Overview
Avalam (also known as Avalam Bitaka) is a two-player abstract strategy game invented by Philippe Deweys in 1995. Players compete on a board filled with single stones, building towers by stacking pieces on top of each other. The key twist is that either player can move any stack, regardless of colour. When no more moves can be made, the player who controls more stacks (by having their colour on top) wins.
Components
- 1 game board with interconnected spaces in an irregular pattern
- 48 stones: 24 white and 24 black (or two other contrasting colours)
Setup
- Each player chooses a colour.
- Place one stone on every space on the board (alternating colours in the standard setup), creating 48 individual stacks of height 1.
Turn Structure
Players alternate turns.

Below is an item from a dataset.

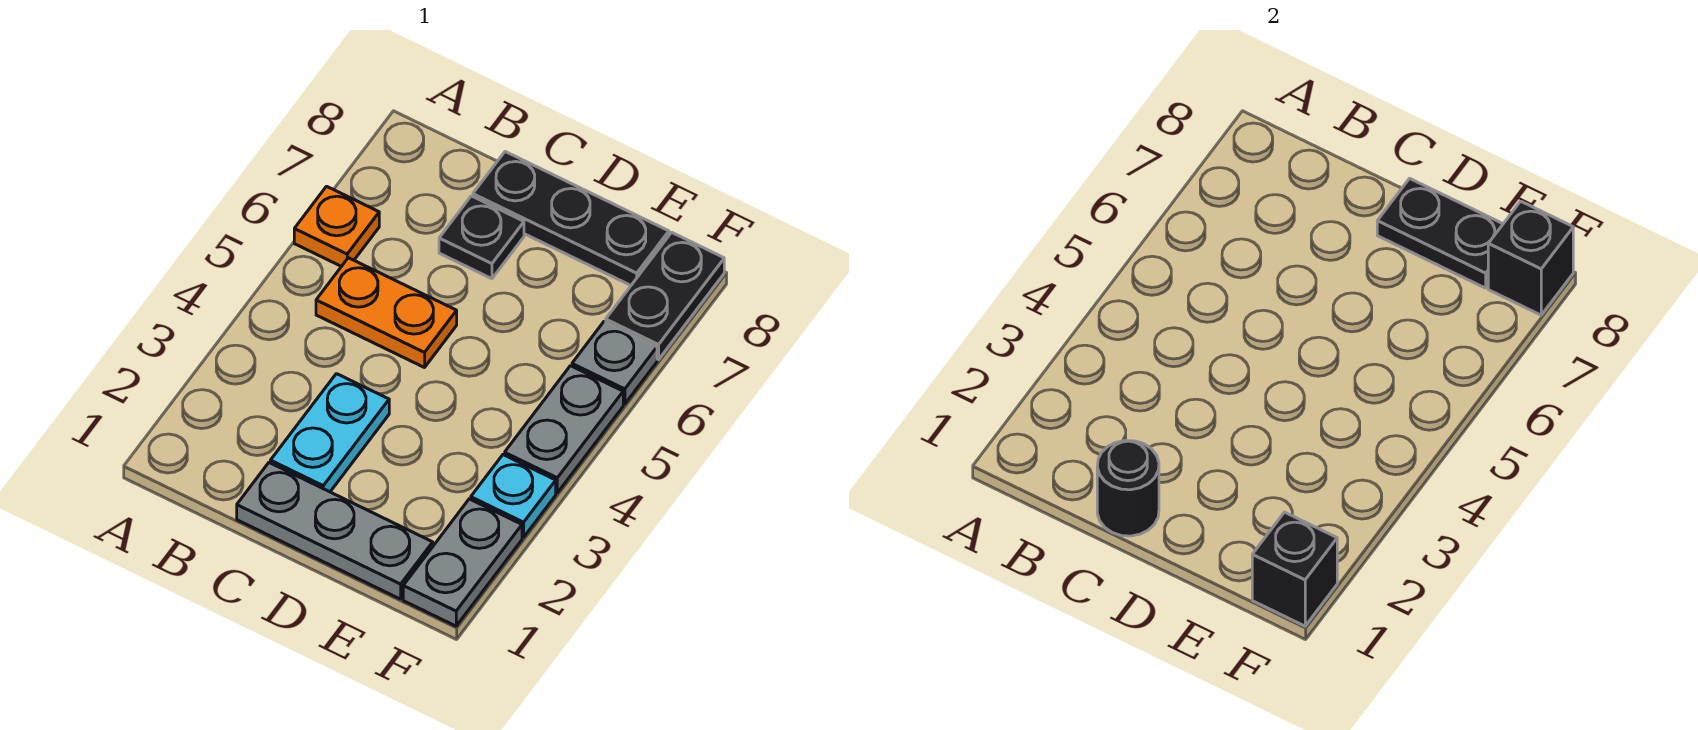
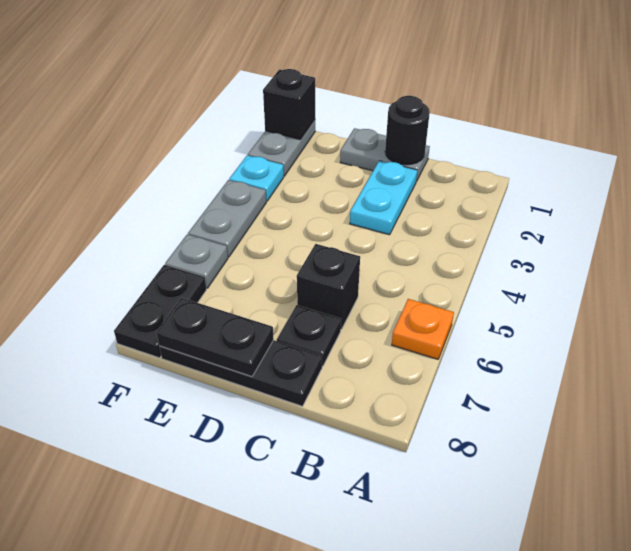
orange plate B5:C5 level 1 -> none
grey plate C1:E1 level 1 -> grey plate C1:D1 level 1
black brick F8 level 2 -> black brick C6 level 1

On each turn:
- Choose any stack on the board (of either colour — you may move your own or your opponent’s pieces).
- Move the entire chosen stack onto an adjacent stack (orthogonal or diagonal).
- The resulting combined stack must not exceed 5 stones in height.

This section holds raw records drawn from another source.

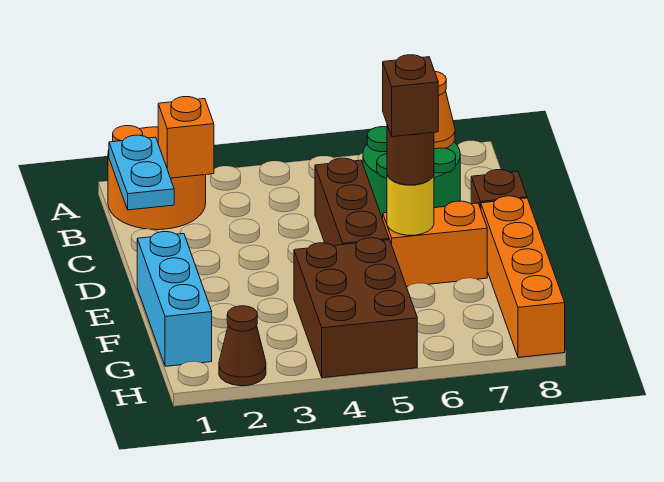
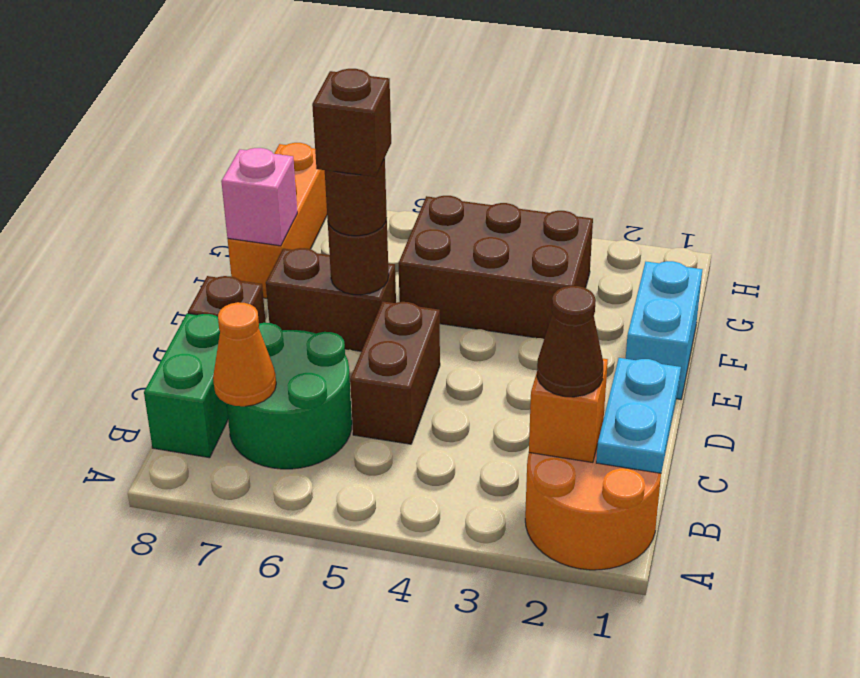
none -> green brick B8:C8 level 1
brown brick C5:E5 level 1 -> brown brick C5:D5 level 1
cyan brick E1:G1 level 1 -> cyan brick E1:F1 level 1
orange brick E6:E7 level 1 -> brown brick E6:E7 level 1
yellow round brick E6 level 2 -> brown round brick E6 level 2
orange brick E8:H8 level 1 -> orange brick F8:H8 level 1
brown brick F4:H5 level 1 -> brown brick F3:G5 level 1
none -> pink brick F8 level 2
brown cone H2 level 1 -> brown cone B2 level 3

That is the entire turn — one move per turn.
Actions
Movement Rules
- A stack may be moved to any adjacent occupied space (orthogonal or diagonal adjacency).
- The moved stack is placed on top of the destination stack.

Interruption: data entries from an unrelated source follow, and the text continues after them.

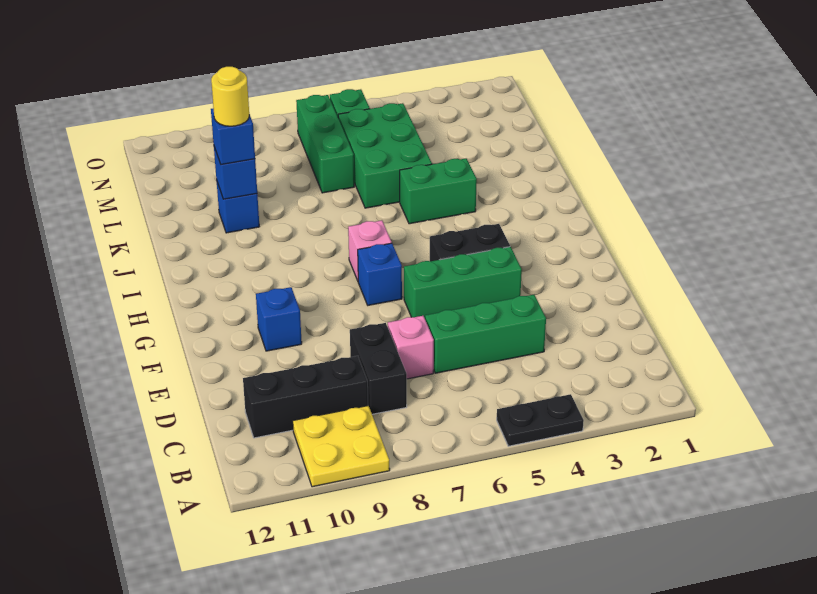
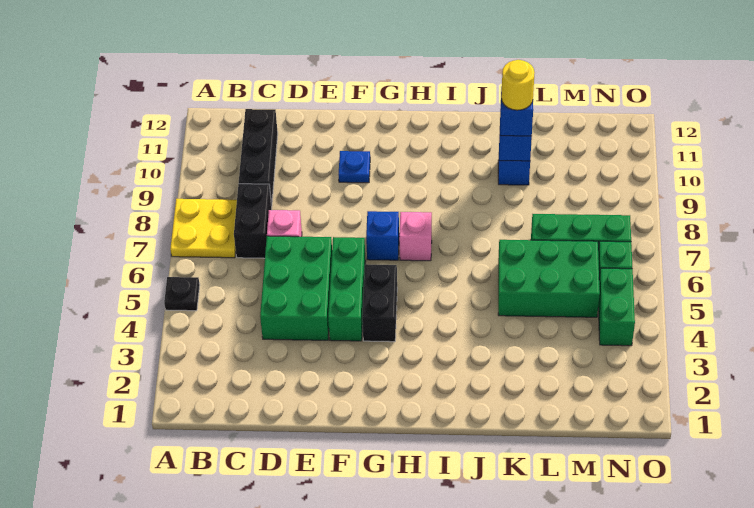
black plate A4:A5 level 1 -> black plate A5 level 1
yellow plate A9:B10 level 1 -> yellow plate A7:B8 level 1
black brick C8:D8 level 1 -> black brick C7:C8 level 1
green brick D4:D6 level 1 -> green brick D4:E6 level 1
blue brick F10 level 1 -> blue plate F10 level 1
green brick J4:J5 level 1 -> green brick N4:N5 level 1

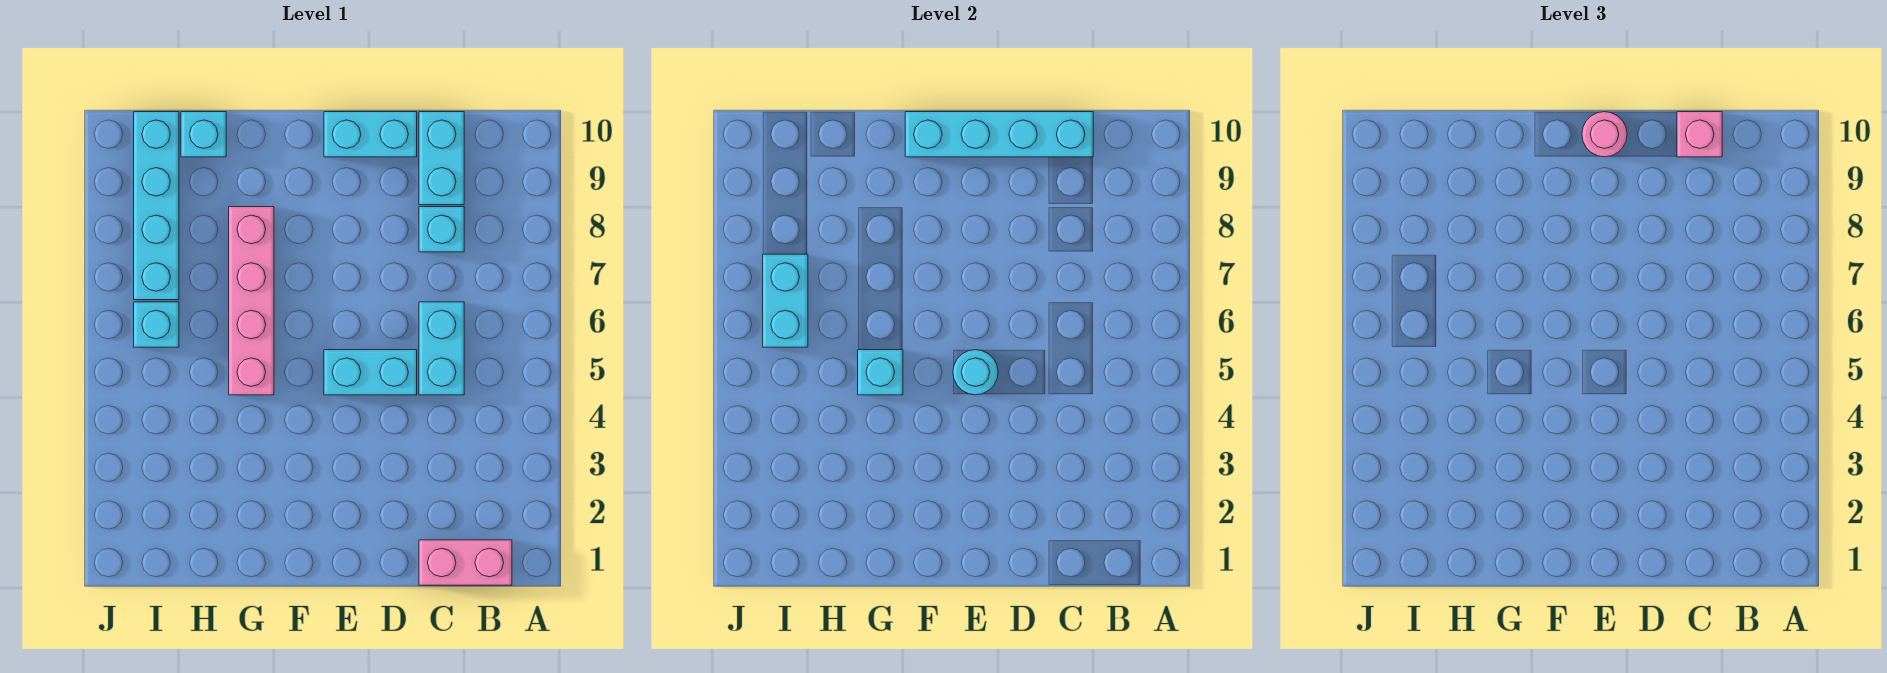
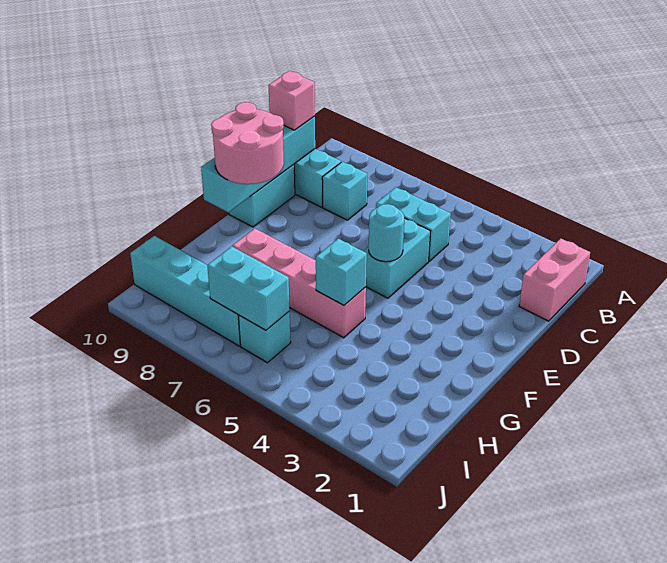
pink round brick E10 level 3 -> pink round brick E9:F10 level 3
cyan brick H10 level 1 -> none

- The combined stack must have a maximum height of 5 stones.
- A stack cannot be moved to an empty space.
- A stack cannot jump over other stacks.
- A player may move any stack, including stacks currently controlled by the opponent.
Stack Ownership
- A stack belongs to the player whose colour is on top of the stack.
- Moving a stack of your colour onto an opponent’s stack gives you control (your colour is now on top).
- Moving an opponent’s stack onto your stack gives them control.
Scoring / Victory Conditions
- The game ends when no more legal moves can be made (all remaining stacks are isolated with no adjacent stacks, or all possible moves would create a stack exceeding 5).
- Count the number of stacks each player controls (stacks with their colour on top).
- The player controlling more stacks wins.
Special Rules & Edge Cases
- Moving opponent’s pieces: A critical strategic element. Often it is better to stack your opponent’s pieces together (reducing their stack count) rather than building your own towers.
- Maximum stack height: Exactly 5. A stack of 4 cannot be moved onto another stack of 2 or more.
- Isolated stacks: A single stone or stack with no adjacent occupied spaces cannot be moved and will count as one stack at game end.
- Corners and edges: These are strategically valuable as stacks there are harder to reach and can become permanently safe.
- Deadlocks: Situations where multiple stacks of size 2 are adjacent to each other create tension — moving any of them often allows the opponent to create a safe stack of 5.
- No passing: A player must make a move if one is available. If no legal move exists, the game ends.
Player Reference
Turn: Move any 1 stack onto any adjacent stack (max combined height: 5)
Stack control: Colour on top owns the stack
Game end: No legal moves remaining
Winner: Most stacks controlled
Key strategy: Moving opponent’s pieces together to reduce their total stacks is often more effective than building your own towers.